Eastern Cougar

(Puma concolor couguar)

The mountain lion, also known as the cougar and puma (amongst several other names), is the second-largest cat in the Americas, surpassed only by the jaguar. Today, it ranges widely from Canada to the southern tip of South America. However, it is notably absent from most of eastern North America, with the exception of the Florida panther, a critically endangered subspecies now limited to South Florida but once found across the Gulf Coast states.

This wasn’t always the case. The Eastern Cougar, a former subspecies of mountain lion, once occupied a vast range from southern Canada to South Carolina. As the region’s apex predator, it primarily hunted white-tailed deer, the now-extinct eastern elk, and even moose, along with smaller animals. European settlers viewed the big cat as a threat to livestock and a competitor for game, and it was relentlessly persecuted. Many states even offered bounties, paying hunters for each cougar killed.

In Pennsylvania, the last confirmed eastern cougar was killed in 1874 in Berks County.

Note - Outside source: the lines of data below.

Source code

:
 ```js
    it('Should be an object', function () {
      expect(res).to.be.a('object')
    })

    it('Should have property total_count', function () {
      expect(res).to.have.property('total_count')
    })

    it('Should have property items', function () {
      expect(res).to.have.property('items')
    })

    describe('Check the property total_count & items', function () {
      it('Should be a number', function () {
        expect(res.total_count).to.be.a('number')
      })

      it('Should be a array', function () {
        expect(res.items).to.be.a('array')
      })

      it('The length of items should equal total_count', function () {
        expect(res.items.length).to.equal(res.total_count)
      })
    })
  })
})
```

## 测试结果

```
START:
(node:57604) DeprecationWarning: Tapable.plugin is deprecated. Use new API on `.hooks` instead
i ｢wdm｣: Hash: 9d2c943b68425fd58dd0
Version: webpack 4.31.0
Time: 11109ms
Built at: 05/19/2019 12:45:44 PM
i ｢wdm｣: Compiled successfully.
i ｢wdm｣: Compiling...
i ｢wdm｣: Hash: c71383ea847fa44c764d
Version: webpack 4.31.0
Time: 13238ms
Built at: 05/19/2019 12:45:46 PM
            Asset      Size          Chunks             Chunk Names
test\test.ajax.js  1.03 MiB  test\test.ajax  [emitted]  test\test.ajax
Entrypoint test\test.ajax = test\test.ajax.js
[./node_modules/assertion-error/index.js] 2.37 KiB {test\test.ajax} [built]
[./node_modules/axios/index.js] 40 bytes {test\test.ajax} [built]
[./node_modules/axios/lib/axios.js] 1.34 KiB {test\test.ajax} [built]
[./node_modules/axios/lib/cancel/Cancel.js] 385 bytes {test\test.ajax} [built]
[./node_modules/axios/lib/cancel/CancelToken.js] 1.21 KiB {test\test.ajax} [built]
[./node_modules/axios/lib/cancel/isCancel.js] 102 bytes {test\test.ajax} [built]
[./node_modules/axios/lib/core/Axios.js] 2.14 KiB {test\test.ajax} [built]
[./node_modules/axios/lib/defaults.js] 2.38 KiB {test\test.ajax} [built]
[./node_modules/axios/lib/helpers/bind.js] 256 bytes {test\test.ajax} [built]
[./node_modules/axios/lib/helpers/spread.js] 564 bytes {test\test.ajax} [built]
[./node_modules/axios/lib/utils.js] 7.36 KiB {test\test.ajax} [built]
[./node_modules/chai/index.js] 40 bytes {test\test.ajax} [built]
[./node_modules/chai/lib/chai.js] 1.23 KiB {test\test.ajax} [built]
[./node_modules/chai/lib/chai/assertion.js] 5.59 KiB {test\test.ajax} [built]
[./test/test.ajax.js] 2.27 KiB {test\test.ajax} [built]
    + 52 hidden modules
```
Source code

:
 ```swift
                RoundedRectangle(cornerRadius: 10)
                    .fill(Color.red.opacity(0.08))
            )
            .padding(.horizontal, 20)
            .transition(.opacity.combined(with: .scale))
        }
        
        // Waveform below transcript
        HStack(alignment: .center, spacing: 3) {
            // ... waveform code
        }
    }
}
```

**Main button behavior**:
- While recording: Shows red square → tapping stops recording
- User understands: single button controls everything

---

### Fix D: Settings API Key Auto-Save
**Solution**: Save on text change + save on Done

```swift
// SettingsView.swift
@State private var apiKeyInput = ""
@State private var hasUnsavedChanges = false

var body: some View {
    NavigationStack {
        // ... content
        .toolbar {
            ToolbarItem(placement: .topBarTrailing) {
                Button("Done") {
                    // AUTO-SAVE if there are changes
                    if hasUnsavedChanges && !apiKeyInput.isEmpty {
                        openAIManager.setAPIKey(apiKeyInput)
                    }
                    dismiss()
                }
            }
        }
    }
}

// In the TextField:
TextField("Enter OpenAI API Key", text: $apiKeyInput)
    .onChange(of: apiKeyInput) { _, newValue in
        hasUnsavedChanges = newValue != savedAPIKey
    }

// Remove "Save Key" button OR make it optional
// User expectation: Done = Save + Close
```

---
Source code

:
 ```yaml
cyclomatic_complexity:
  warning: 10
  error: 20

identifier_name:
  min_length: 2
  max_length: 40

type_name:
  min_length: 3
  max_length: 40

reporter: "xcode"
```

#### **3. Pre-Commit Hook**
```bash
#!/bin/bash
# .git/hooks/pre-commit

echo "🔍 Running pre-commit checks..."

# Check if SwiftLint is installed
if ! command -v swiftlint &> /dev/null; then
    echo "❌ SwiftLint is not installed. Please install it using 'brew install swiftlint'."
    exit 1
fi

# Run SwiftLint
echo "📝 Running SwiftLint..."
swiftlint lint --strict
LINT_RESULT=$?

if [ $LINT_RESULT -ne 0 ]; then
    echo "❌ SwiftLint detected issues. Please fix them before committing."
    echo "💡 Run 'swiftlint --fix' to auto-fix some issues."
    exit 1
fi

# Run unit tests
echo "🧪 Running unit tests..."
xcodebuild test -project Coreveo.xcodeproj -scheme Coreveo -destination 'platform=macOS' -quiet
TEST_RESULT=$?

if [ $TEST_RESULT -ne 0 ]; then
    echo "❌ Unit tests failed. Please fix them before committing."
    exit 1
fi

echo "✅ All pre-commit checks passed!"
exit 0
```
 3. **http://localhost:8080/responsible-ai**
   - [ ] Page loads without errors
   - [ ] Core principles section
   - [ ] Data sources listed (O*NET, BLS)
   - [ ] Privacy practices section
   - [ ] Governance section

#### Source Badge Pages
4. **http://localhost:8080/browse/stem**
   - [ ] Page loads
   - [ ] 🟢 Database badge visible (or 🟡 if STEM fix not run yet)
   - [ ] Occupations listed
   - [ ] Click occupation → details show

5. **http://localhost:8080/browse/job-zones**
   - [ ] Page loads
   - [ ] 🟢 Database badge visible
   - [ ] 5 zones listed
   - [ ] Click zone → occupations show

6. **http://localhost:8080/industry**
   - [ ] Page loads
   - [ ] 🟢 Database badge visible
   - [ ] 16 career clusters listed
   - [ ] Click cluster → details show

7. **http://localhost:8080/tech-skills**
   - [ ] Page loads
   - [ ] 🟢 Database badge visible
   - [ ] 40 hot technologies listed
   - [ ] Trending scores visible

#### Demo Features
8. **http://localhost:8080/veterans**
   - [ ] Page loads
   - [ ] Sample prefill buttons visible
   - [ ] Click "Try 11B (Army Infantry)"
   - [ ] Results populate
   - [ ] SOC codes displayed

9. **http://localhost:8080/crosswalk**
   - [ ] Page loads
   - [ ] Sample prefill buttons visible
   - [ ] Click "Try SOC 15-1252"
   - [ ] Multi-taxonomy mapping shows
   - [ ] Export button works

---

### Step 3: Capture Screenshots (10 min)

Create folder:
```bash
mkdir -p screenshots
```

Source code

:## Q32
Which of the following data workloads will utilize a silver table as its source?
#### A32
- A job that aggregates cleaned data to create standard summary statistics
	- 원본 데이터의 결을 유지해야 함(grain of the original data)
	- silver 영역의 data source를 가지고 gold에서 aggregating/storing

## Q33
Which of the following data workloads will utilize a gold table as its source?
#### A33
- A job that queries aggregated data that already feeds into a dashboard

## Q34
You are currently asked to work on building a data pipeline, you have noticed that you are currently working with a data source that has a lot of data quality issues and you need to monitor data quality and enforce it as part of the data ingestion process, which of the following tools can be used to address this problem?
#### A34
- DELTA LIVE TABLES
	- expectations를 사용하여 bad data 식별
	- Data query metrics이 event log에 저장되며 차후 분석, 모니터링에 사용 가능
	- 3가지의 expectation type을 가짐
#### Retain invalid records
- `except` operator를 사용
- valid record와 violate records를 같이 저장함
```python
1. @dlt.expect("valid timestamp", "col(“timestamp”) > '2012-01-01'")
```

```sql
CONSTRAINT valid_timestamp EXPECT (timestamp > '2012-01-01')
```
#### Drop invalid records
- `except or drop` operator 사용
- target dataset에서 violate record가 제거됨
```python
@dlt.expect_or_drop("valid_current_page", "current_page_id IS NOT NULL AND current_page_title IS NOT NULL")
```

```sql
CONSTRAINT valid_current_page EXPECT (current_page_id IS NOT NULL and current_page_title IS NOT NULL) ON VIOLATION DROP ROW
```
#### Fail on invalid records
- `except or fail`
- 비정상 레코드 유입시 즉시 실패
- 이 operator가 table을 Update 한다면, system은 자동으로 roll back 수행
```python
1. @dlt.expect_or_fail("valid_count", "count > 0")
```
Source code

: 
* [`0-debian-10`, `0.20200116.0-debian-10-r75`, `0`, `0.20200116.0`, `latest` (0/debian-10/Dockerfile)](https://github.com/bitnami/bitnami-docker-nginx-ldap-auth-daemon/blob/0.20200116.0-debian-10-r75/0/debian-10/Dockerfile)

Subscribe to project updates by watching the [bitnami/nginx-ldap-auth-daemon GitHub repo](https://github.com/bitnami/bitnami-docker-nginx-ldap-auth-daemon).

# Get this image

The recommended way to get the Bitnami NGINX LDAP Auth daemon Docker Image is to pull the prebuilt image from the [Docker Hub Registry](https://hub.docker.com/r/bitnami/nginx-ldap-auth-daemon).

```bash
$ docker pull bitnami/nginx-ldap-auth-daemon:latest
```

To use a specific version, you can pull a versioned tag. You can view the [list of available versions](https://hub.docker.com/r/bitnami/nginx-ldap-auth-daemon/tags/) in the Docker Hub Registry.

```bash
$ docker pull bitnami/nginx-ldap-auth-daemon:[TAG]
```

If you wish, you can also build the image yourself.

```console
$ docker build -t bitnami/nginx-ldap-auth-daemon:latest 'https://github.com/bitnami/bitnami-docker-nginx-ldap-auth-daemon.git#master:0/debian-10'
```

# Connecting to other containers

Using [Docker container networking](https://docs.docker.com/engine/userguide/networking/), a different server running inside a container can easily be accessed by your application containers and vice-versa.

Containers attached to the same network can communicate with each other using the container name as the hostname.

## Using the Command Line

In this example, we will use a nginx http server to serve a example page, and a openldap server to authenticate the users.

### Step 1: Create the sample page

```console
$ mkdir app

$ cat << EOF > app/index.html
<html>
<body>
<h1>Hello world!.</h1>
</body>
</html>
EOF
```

The final verified individual of the subspecies was killed in Maine in 1938. Although the eastern cougar was added to the Endangered Species Act in 1973, it was already well beyond recovery by this point. In 2018, the U.S. Fish and Wildlife Service removed it from the ESA and officially declared it extinct.

With the extinction of the eastern cougar, is the story of mountain lions in the East truly over? Each year, hundreds of sightings are reported across the eastern United States, although, it’s highly unlikely that any undiscovered breeding populations still exist and most of these reports are likely cases of mistaken identity or outright hoaxes. However, there have been confirmed visitors.

In 2011, a young male mountain lion was struck and killed by a vehicle in Connecticut. At first, officials assumed it was an escaped exotic pet, but genetic testing told a different story. The cat wasn’t a pet or even a remnant of the eastern cougar, but a western cougar from the Black Hills of South Dakota, meaning it had traveled an astonishing 1,500 miles from its birthplace.

Since then, more western mountain lions have been documented moving eastward, primarily young males dispersing after leaving their mother’s territory in search of their own. In March 2025 though, Michigan confirmed its first sighting of mountain lion cubs in over a century, a promising sign that eastward recolonization may slowly be underway.

Perhaps one day, some of these pioneering cats will find their way back to the Keystone State.

Taxidermy mount of the last confirmed PA mountain lion, killed in 1874 in Berks County, on display at the State Museum of Pennsylvania in Harrisburg.